Now, in terms of Diabetes Care, we are facing an extremely challenging environment. And I think the answer can only be, on the one hand, to adjust the cost structure to the new realities. And there are a number of ongoing initiatives to tackle this situation. And secondly, in the long term, to build a differentiated portfolio. We have pointed out the early and very good signs with some of the new products we recently introduced in the United States. It's these two avenues which we will pursue as we go forward.

Q: On Lucentis and stabilizing, you’ve been pretty conservative or cautious about the medium to long-term outlook for Lucentis. How’s the changed? And how are you thinking about Allergan’s DARPin? [Editor’s note: DARPin is Allergan’s phase 2 anti-VEGF AMD candidate; it is currently not under investigation for DME]

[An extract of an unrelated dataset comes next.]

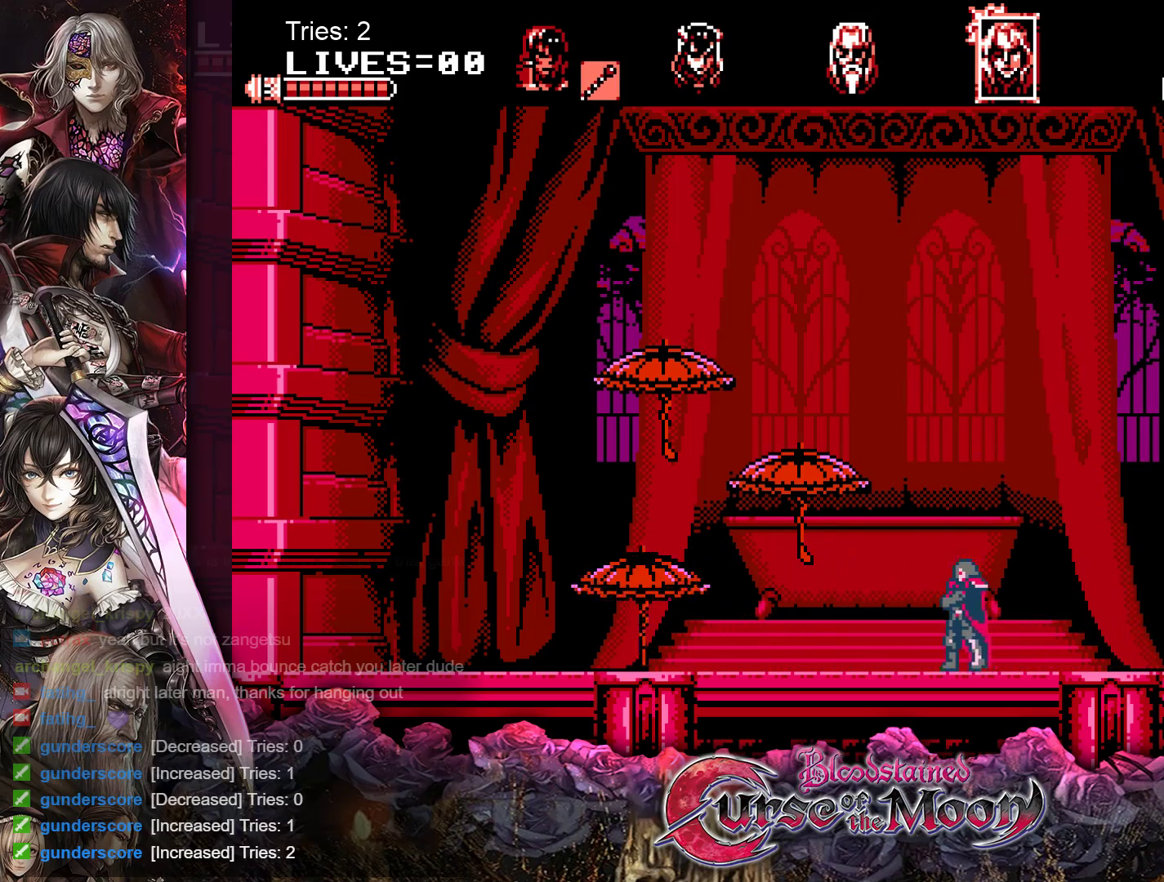
{"buttons": ["Y", "DPAD_LEFT"], "events": [[133, "B", "up"], [367, "Y", "down"]]}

A: I would love to have a crystal ball on Lucentis. It continues to be a very challenging market. We are encouraged by our continued share uptake in DME, but it’s going to be competitive in the mid-to-longer term for sure. And we’ll have to see how that plays out with cannibalization perhaps of Avastin or by Eylea or Lucentis. As I’ve said at the end of the year, I expected a slight decline in Lucentis for this year. First quarter looks more promising. We’ll have to see how the other quarters move, but I remain that it’s a highly competitive field that’s quite difficult to predict at this stage.

Q: If I could go back to Lucentis for a minute. In the performance in the first quarter, the one thing you didn't talk about is the potential for market expansion given the issues with compounding pharmacies in the U.S. Just wondering how much of that performance should have been driven by the market becoming bigger.

A: Just to give you an idea of where we stand on the share side, in AMD, the share is relatively stable with about 25% Lucentis, 25% Eylea, 50% Avastin. RVO has been also quite stable with Avastin having more than 50%, Lucentis around 30%. DME is really where we're getting the increase. Now, Lucentis has been increasing quite a bit and is now at a share of around over 20%. Surprisingly, we've not seen a big shift on the Avastin side. As I've said before, I think we're very likely to see a federal action here on compounding pharmacies. Our anticipation is that we're more likely to see state-by-state efforts, and it's still early days to see if there'll be further legislation at a state level relative to compounding pharmacies. But at present, what I can say is we're really not – we're not seeing a lot of cannibalization on Lucentis' side.

-- by Jessica Dong, Kira Maker, Adam Brown, and Kelly Close

1As a reminder, Avastin is a cancer drug that is the parent compound to Lucentis; since the dose of anti-VEGF necessary to treat ocular indications is so much smaller than that that is necessary for cancer treatment, Avastin dosages are often split up in compounding pharmacies and used off-label for intraocular use. While the cost savings are great (Lucentis costs ~$2,000 per 0.5 mg injection compared to ~$50 for Avastin), Avastin’s safety and efficacy in the eye has not been studied as extensively.